Hillary Clinton’s new podcast, With Her, is charming and gutless propaganda.

Democratic presidential candidate Hillary Clinton acknowledges supporters during a rally at the Osceola Heritage Park in Kissimmee, Florida on August 8, 2016.
Hillary Clinton interacts with people not on her payroll at the Osceola Heritage Park in Kissimmee, Florida, on Monday.

Gregg Newton/Getty Images

The new Hillary Clinton campaign podcast, With Her, debuted Friday. It is both charming and gross.

The 16-minute program showcases Clinton as the warm, earnest, easygoing woman her intimates often describe, a woman they’re baffled that the wider world doesn’t see. It begins with the host, Max Linsky, asking what he should call her. “You can call me whatever you want to call me,” Clinton says. “You can call me Hillary, you can call me Madame Secretary, you can call me ‘Hey you.’ Anything you want.” He decides to call her Hillary, which sets the casual, friendly tone. This Clinton does not have a likability problem.
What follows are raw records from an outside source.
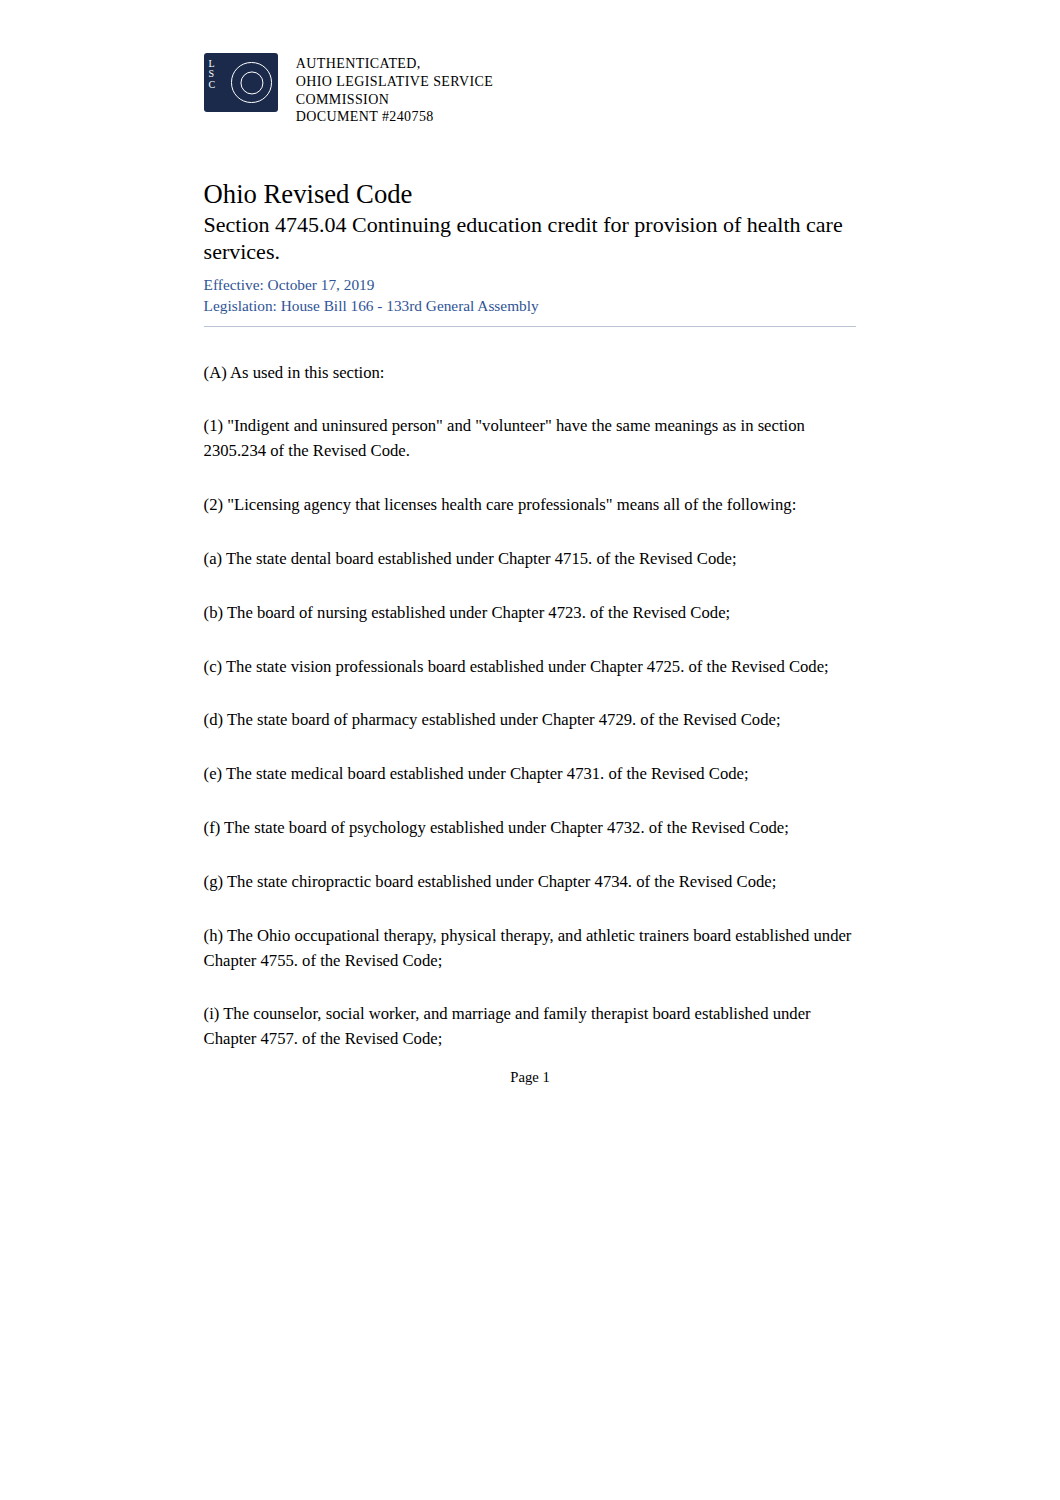L
S
C
AUTHENTICATED,
OHIO LEGISLATIVE SERVICE
COMMISSION
DOCUMENT #240758
Ohio Revised Code
Section 4745.04 Continuing education credit for provision of health care services.
Effective: October 17, 2019
Legislation: House Bill 166 - 133rd General Assembly
(A) As used in this section:
(1) "Indigent and uninsured person" and "volunteer" have the same meanings as in section 2305.234 of the Revised Code.
(2) "Licensing agency that licenses health care professionals" means all of the following:
(a) The state dental board established under Chapter 4715. of the Revised Code;
(b) The board of nursing established under Chapter 4723. of the Revised Code;
(c) The state vision professionals board established under Chapter 4725. of the Revised Code;
(d) The state board of pharmacy established under Chapter 4729. of the Revised Code;
(e) The state medical board established under Chapter 4731. of the Revised Code;
(f) The state board of psychology established under Chapter 4732. of the Revised Code;
(g) The state chiropractic board established under Chapter 4734. of the Revised Code;
(h) The Ohio occupational therapy, physical therapy, and athletic trainers board established under Chapter 4755. of the Revised Code;
(i) The counselor, social worker, and marriage and family therapist board established under Chapter 4757. of the Revised Code;
Page 1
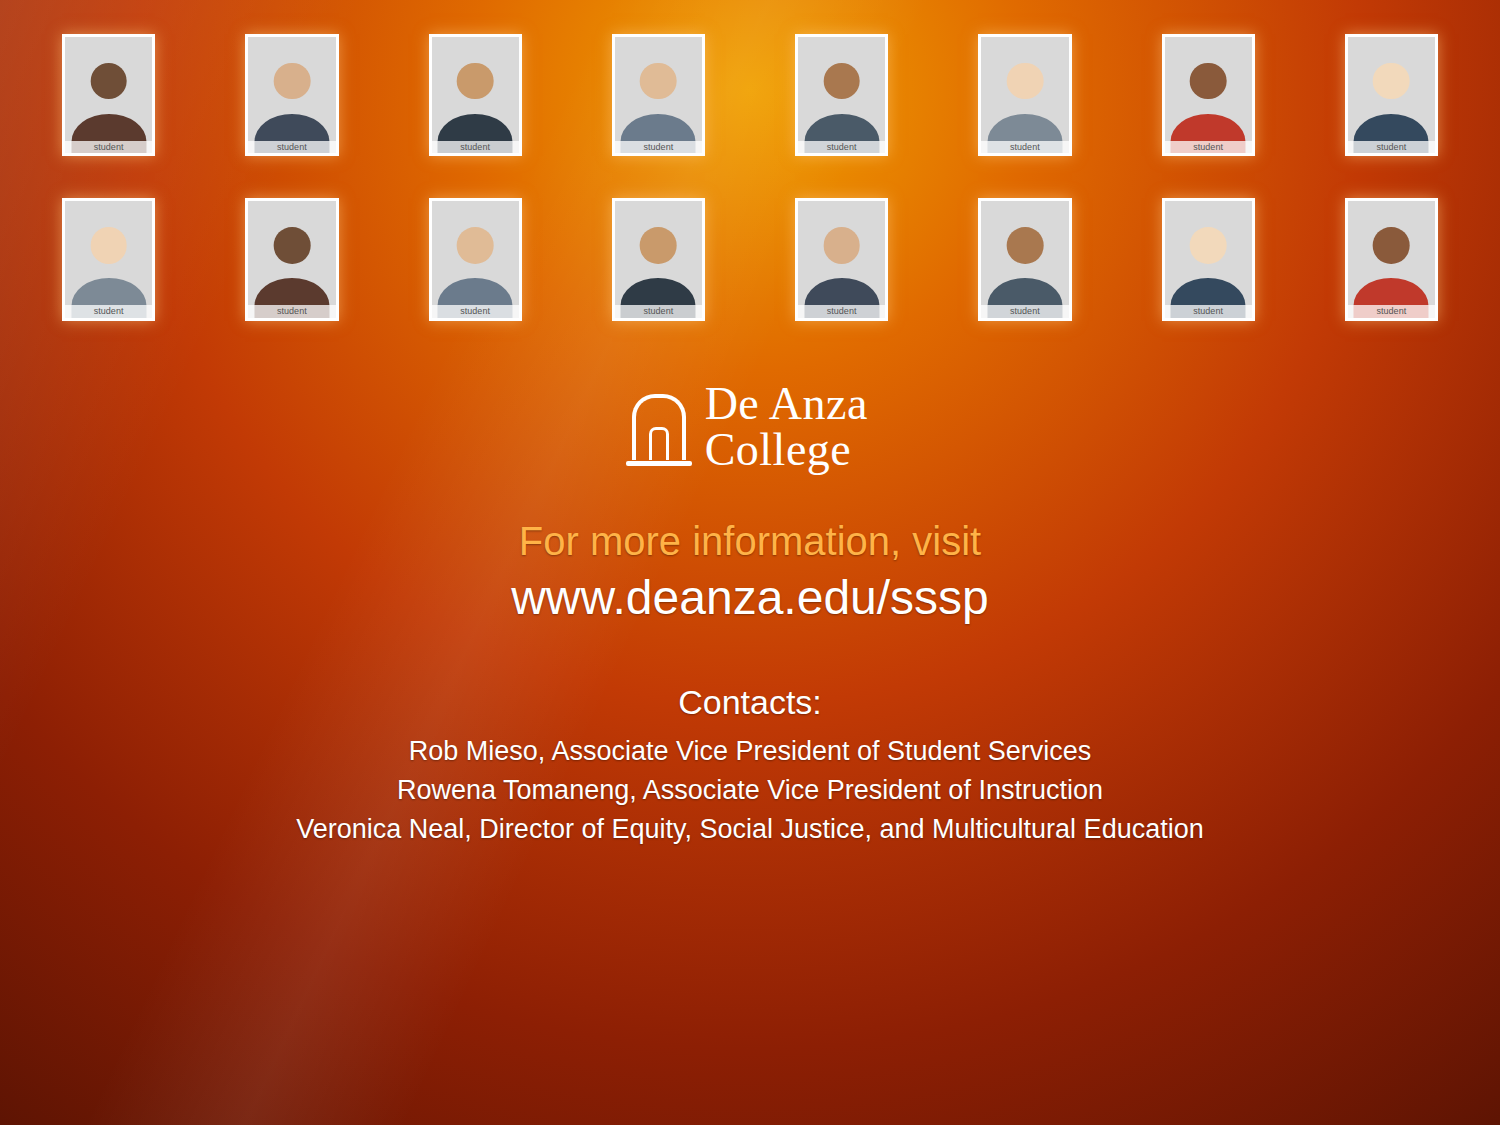De Anza College
For more information, visit
www.deanza.edu/sssp
Contacts:
Rob Mieso, Associate Vice President of Student Services
Rowena Tomaneng, Associate Vice President of Instruction
Veronica Neal, Director of Equity, Social Justice, and Multicultural Education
The podcast is supposed to be about what it’s really like to run for president, and Clinton speaks movingly about how she felt walking onstage at the Democratic convention in Philadelphia to accept the presidential nomination after being introduced by her daughter. “The moment just came crashing in on me, and I just had to take a second to let it all come in and feel it,” she says, describing it as “both a liberating moment and a crushing sense of responsibility.” She talks about maintaining her stamina on the campaign trail, including her grudging relationship with exercise: “I’m not going to pretend that I like it, because I don’t, but between yoga, and walking, getting on the treadmill, some weights, I try to keep up.” Clinton is known to love a drink at the end of day, and she speaks with genuine delight about the cases of 3 Daughters beer that her campaign picked up in Florida.
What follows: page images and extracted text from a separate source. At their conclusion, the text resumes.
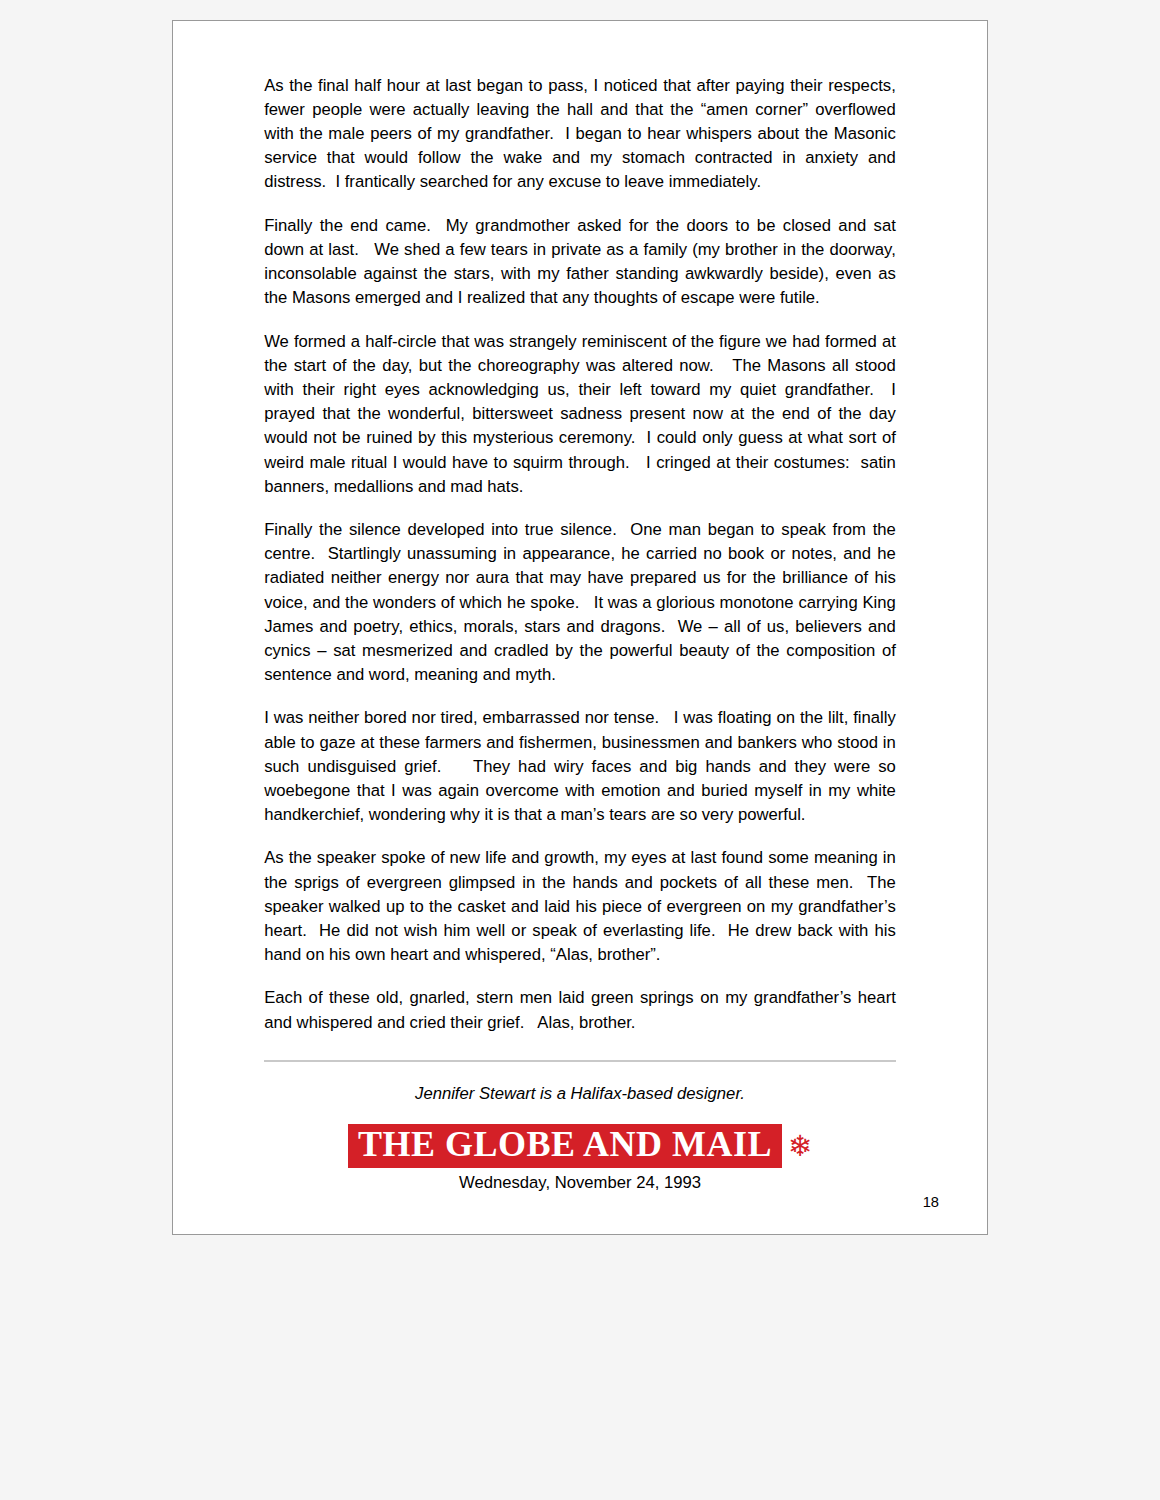As the final half hour at last began to pass, I noticed that after paying their respects, fewer people were actually leaving the hall and that the “amen corner” overflowed with the male peers of my grandfather. I began to hear whispers about the Masonic service that would follow the wake and my stomach contracted in anxiety and distress. I frantically searched for any excuse to leave immediately.
Finally the end came. My grandmother asked for the doors to be closed and sat down at last. We shed a few tears in private as a family (my brother in the doorway, inconsolable against the stars, with my father standing awkwardly beside), even as the Masons emerged and I realized that any thoughts of escape were futile.
We formed a half-circle that was strangely reminiscent of the figure we had formed at the start of the day, but the choreography was altered now. The Masons all stood with their right eyes acknowledging us, their left toward my quiet grandfather. I prayed that the wonderful, bittersweet sadness present now at the end of the day would not be ruined by this mysterious ceremony. I could only guess at what sort of weird male ritual I would have to squirm through. I cringed at their costumes: satin banners, medallions and mad hats.
Finally the silence developed into true silence. One man began to speak from the centre. Startlingly unassuming in appearance, he carried no book or notes, and he radiated neither energy nor aura that may have prepared us for the brilliance of his voice, and the wonders of which he spoke. It was a glorious monotone carrying King James and poetry, ethics, morals, stars and dragons. We – all of us, believers and cynics – sat mesmerized and cradled by the powerful beauty of the composition of sentence and word, meaning and myth.
I was neither bored nor tired, embarrassed nor tense. I was floating on the lilt, finally able to gaze at these farmers and fishermen, businessmen and bankers who stood in such undisguised grief. They had wiry faces and big hands and they were so woebegone that I was again overcome with emotion and buried myself in my white handkerchief, wondering why it is that a man’s tears are so very powerful.
As the speaker spoke of new life and growth, my eyes at last found some meaning in the sprigs of evergreen glimpsed in the hands and pockets of all these men. The speaker walked up to the casket and laid his piece of evergreen on my grandfather’s heart. He did not wish him well or speak of everlasting life. He drew back with his hand on his own heart and whispered, “Alas, brother”.
Each of these old, gnarled, stern men laid green springs on my grandfather’s heart and whispered and cried their grief. Alas, brother.
Jennifer Stewart is a Halifax-based designer.
THE GLOBE AND MAIL❄
Wednesday, November 24, 1993
18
It’s obvious why her campaign wants to present this version of Clinton to the world. Knowing she’s not going to have to field questions about her email or explain her reaction to being widely hated, she can relax and speak like a normal person. She sounds genuine and authentic in a way she rarely does when doing press. Nevertheless, campaign-controlled Potemkin interviews are no substitute for the real thing. It was insulting when Mike Pence, as governor of Indiana, tried to create a state-run news service, “JustIN,” to cover his own administration. Clinton shouldn’t be following in his footsteps.
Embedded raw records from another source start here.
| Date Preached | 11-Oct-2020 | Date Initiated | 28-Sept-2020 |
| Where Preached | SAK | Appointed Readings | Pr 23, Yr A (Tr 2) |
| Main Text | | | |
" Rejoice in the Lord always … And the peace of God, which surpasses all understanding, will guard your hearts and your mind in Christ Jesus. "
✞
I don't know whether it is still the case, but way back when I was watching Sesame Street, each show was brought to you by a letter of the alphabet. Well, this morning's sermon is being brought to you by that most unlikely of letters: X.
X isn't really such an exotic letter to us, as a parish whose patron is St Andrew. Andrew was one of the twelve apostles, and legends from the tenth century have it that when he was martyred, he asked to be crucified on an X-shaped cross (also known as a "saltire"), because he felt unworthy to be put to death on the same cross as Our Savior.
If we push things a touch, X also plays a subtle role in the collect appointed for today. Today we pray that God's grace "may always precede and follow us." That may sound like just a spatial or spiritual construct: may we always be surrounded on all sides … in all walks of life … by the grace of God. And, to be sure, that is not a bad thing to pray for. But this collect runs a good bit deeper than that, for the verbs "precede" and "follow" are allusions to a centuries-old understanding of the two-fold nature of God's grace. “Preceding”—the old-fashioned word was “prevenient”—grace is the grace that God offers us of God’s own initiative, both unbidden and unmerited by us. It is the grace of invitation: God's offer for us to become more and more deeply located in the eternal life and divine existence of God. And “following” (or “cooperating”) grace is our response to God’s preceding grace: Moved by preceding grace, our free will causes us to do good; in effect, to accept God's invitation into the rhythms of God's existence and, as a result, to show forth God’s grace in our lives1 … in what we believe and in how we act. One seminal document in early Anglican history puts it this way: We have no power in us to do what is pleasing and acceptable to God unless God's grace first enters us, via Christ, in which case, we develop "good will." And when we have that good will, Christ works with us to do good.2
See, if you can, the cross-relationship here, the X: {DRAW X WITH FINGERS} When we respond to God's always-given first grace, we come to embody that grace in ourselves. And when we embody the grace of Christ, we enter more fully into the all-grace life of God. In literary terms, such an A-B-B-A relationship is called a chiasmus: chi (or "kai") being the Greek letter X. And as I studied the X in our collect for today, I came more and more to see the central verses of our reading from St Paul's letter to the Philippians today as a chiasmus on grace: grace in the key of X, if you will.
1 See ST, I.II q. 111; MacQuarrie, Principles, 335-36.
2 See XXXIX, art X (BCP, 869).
Linsky is clear that he’s not a journalist, but the podcast still strives to present an image of candor and spontaneity. “This is your last chance,” he tells her near the start. “You can bail now. You don’t have to do this podcast, but if we do this, we’ve got to do it.” The attempt to make it seem as if Clinton were doing something risky only underscores how safe she’s playing it. Clinton’s campaign isn’t unique in creating propaganda—that’s part of what campaigns do. But a politician attempting to circumvent the media by creating media of her own sets a bad precedent. If Clinton really wants Americans to get to know the woman behind the caricature, she’s going to have to start giving interviews to people who don’t work for her.